La grande novità portata dal Nazareno è questa: la possibilità di scrollarsi di dosso il marchio infamante del “peccatore” per antonomasia, una denominazione addirittura “sociale” dei tempi (quanto belli gli episodi evangelici della chiamata del pubblicano Matteo, quello della peccatrice in casa di Simone il fariseo, l’incontro con Zaccheo, etc. !) e poi, in ogni epoca successiva e oggi, la possibilità – infinite volte – di ricominciare da capo, di ricevere questo straordinario dono che è il “perdono” (= dono perfetto), perché sempre Dio si getta dietro le spalle tutti i nostri peccati, grandi o piccoli che siano (cfr. Is.38,17 e Sal.64/5,4).

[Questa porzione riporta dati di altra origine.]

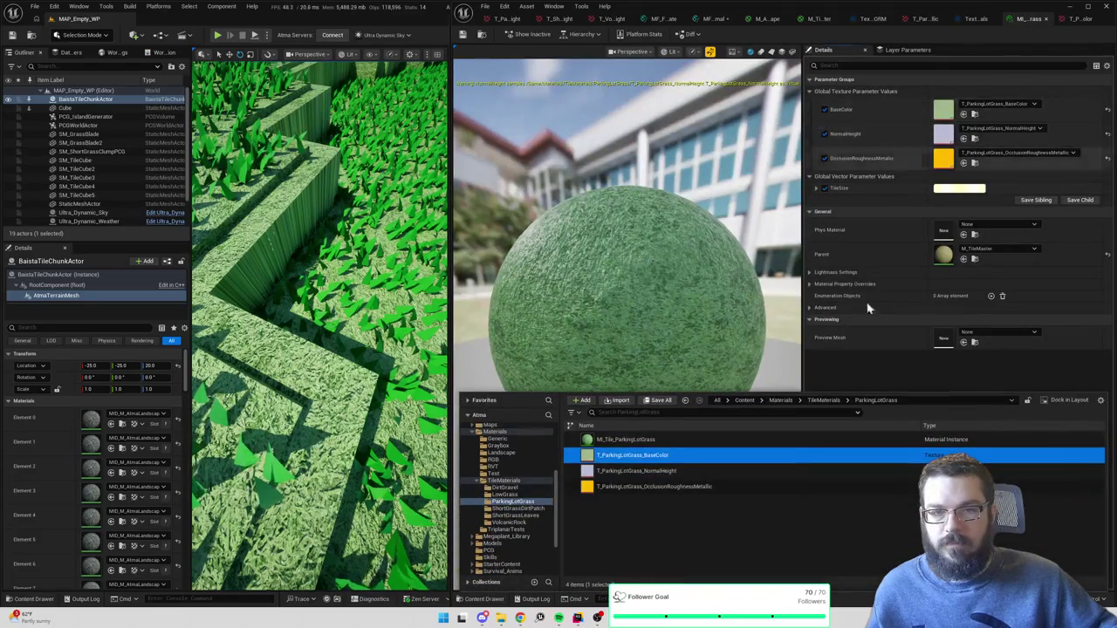
{"action": "double_click", "coordinate": [657, 458]}
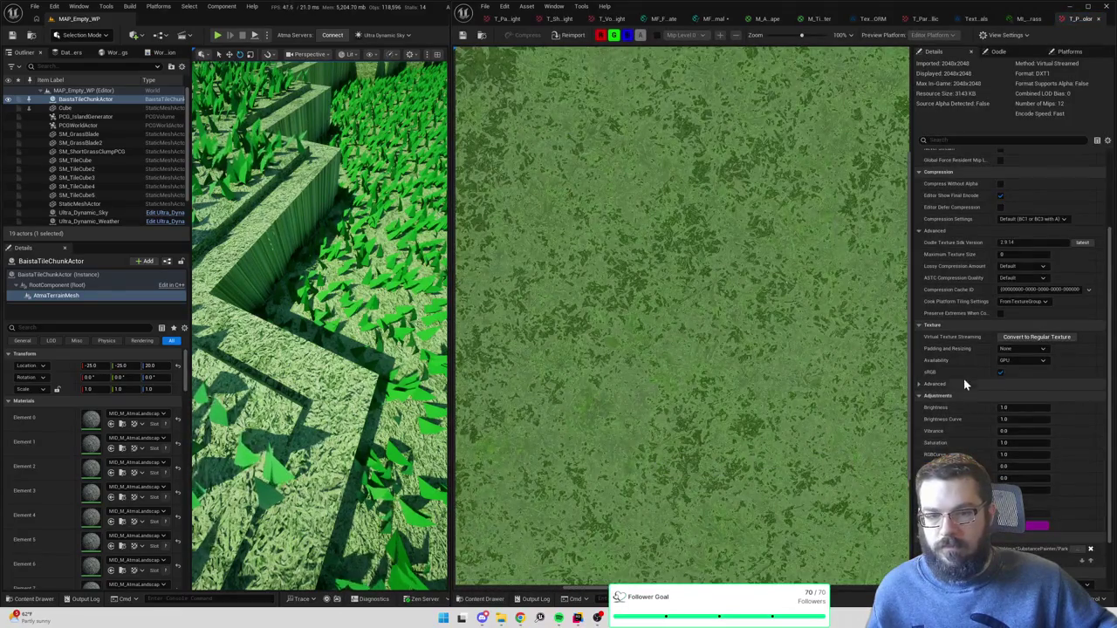
{"action": "left_click", "coordinate": [1000, 373]}
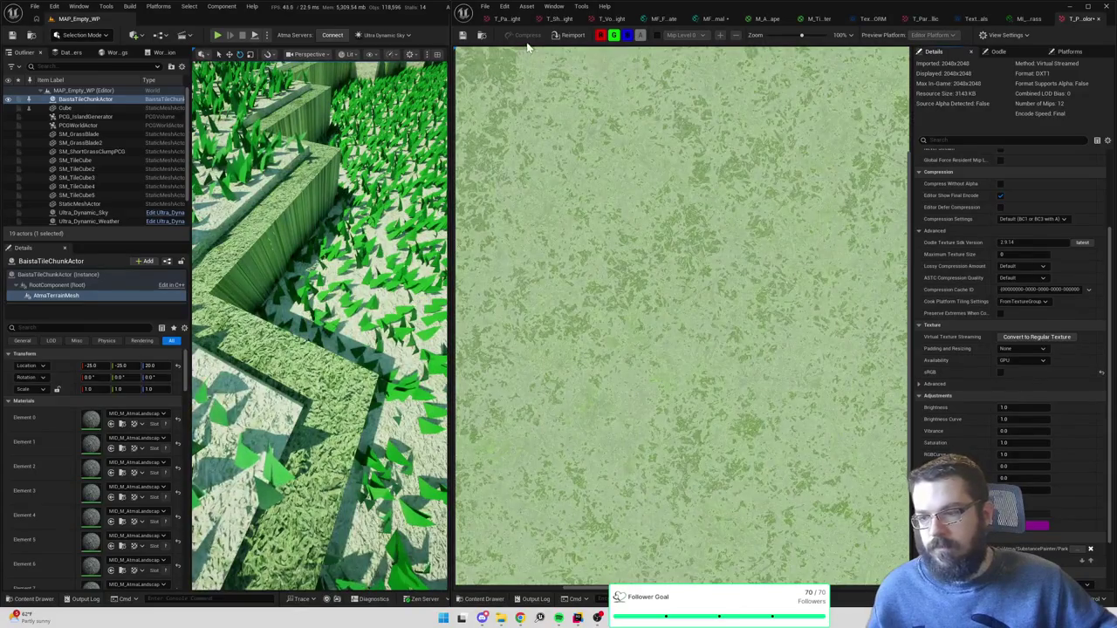
{"action": "left_click", "coordinate": [1001, 374]}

Forse non ci rendiamo veramente conto di quale sia la grandezza e la potenza del perdono e può aiutarci a recuperarla la bella testimonianza di un coreano convertito dal buddhismo al cristianesimo: “Uno dei motivi più forti che mi hanno spinto a convertirmi al cristianesimo è certamente il fatto che nella Chiesa cattolica il sacerdote perdona i peccati in nome di Dio. Per me questa è stata una scoperta sconvolgente. Nel buddhismo non esiste perdono: si fanno cerimonie purificatorie, si danno offerte e si recitano preghiere, ma nessuno perdona i peccati. Il fedele buddhista che ha un animo sensibile rimane tutta la vita con il peso dei propri peccati, lo ricorda, si tormenta, non è mai sereno. Quando ho saputo che la Chiesa cattolica perdona i peccati in nome di Dio, ho capito che questa fede faceva per me”.